Q We have a few nonexempt salaried workers who excessively violate our attendance policy. Can we discipline them by reducing their work hours? They would remain full-time, and their benefits wouldn’t be affected, but their annual salary obviously would be reduced.
A Yes, you can reduce the work hours of nonexempt salaried workers for violations of your attendance policy as long as you apply the punishment equally. Employees’ hourly rates may not dip below the applicable minimum wage in your area. Consider incorporating reduction-of-hours language in your written policy. However, it is important to make sure you do not punish some employees but not others for the same type of misconduct.
Q We hired a former volunteer for a part-time temporary position. She worked for five days and then didn’t return to work. Her manager attempted to reach her several times and then decided to terminate her based on our “no call, no show” policy. A coworker was able to make contact with the employee on social media, and she mentioned that she has some mental health issues. Do we have any obligation to start the interactive process at this point?

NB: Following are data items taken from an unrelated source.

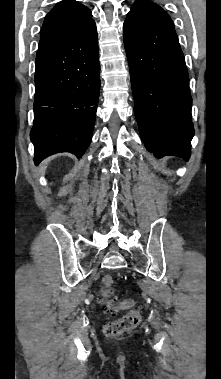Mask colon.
<instances>
[{"instance_id": "colon-1", "label": "colon", "mask_w": 221, "mask_h": 379, "mask_svg": "<svg viewBox=\"0 0 221 379\" xmlns=\"http://www.w3.org/2000/svg\"><path fill=\"white\" fill-rule=\"evenodd\" d=\"M102 302L107 311L116 313L122 309L130 308V301L117 302L113 296V279L105 276L102 279L101 289ZM140 320V314L137 310L131 309L123 317L110 321L105 325L104 332L109 337H116L135 328Z\"/></svg>"}]
</instances>
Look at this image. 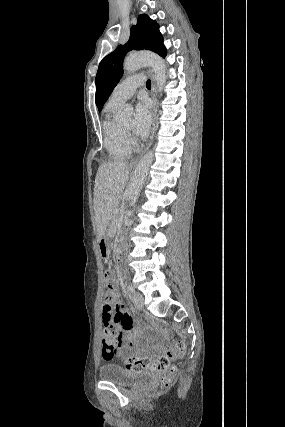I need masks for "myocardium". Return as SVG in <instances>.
Returning a JSON list of instances; mask_svg holds the SVG:
<instances>
[{"instance_id":"f54148a6","label":"myocardium","mask_w":285,"mask_h":427,"mask_svg":"<svg viewBox=\"0 0 285 427\" xmlns=\"http://www.w3.org/2000/svg\"><path fill=\"white\" fill-rule=\"evenodd\" d=\"M122 128H123V130L125 131V133H126L127 135H129V134H130V130H129V129L125 128L123 125H122Z\"/></svg>"}]
</instances>
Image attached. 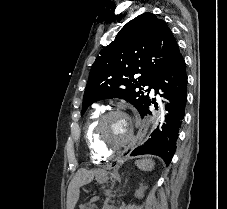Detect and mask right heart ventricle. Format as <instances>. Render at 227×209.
I'll use <instances>...</instances> for the list:
<instances>
[{
    "instance_id": "obj_1",
    "label": "right heart ventricle",
    "mask_w": 227,
    "mask_h": 209,
    "mask_svg": "<svg viewBox=\"0 0 227 209\" xmlns=\"http://www.w3.org/2000/svg\"><path fill=\"white\" fill-rule=\"evenodd\" d=\"M102 113V108H97L92 111L83 127V137L88 147L89 156L91 161L95 164H103L108 162L112 157V155H107L101 152L94 141V126Z\"/></svg>"
}]
</instances>
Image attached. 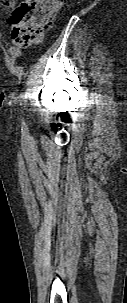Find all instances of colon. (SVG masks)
<instances>
[{
    "instance_id": "5ec220e1",
    "label": "colon",
    "mask_w": 127,
    "mask_h": 303,
    "mask_svg": "<svg viewBox=\"0 0 127 303\" xmlns=\"http://www.w3.org/2000/svg\"><path fill=\"white\" fill-rule=\"evenodd\" d=\"M16 0H0L1 5L10 7ZM64 0H24L12 12L11 37L15 46L23 48L39 43L46 29L52 26L55 14Z\"/></svg>"
}]
</instances>
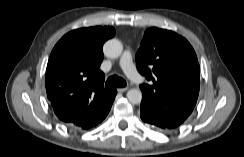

A No. Although your perception of the employee’s disability can trigger the interactive process, you did not know she had a disability until after she was terminated. Prior to her termination, she made no request for an accommodation, and you had no perception or knowledge of her disability. Thus, the interactive process was not triggered. However, if the employee applies for the position again and is rehired, you may now have knowledge of her disability and may need to consider providing appropriate accommodations.
Q Can we require an employee to get treatment for alcohol abuse even though he was never sent for testing? The treatment would be based on his known history.
A This is a complicated issue. If the employee’s alcohol use is not causing problems at work, you may have limited options. Alcoholism can be considered a disability under the Americans with Disabilities Act (ADA), which gives some protections to employees. Instead of requiring the employee to get treatment, implement a performance evaluation system to monitor for problems that may arise, and address problems as they become issues that affect your business. That way, you may be able to identify problems that affect job performance and help the employee get treatment when needed, even without a failed alcohol test. If the employee asks for an accommodation or admits to having an alcohol problem, you may have a duty to provide a leave of absence so he can enroll in a rehabilitation program.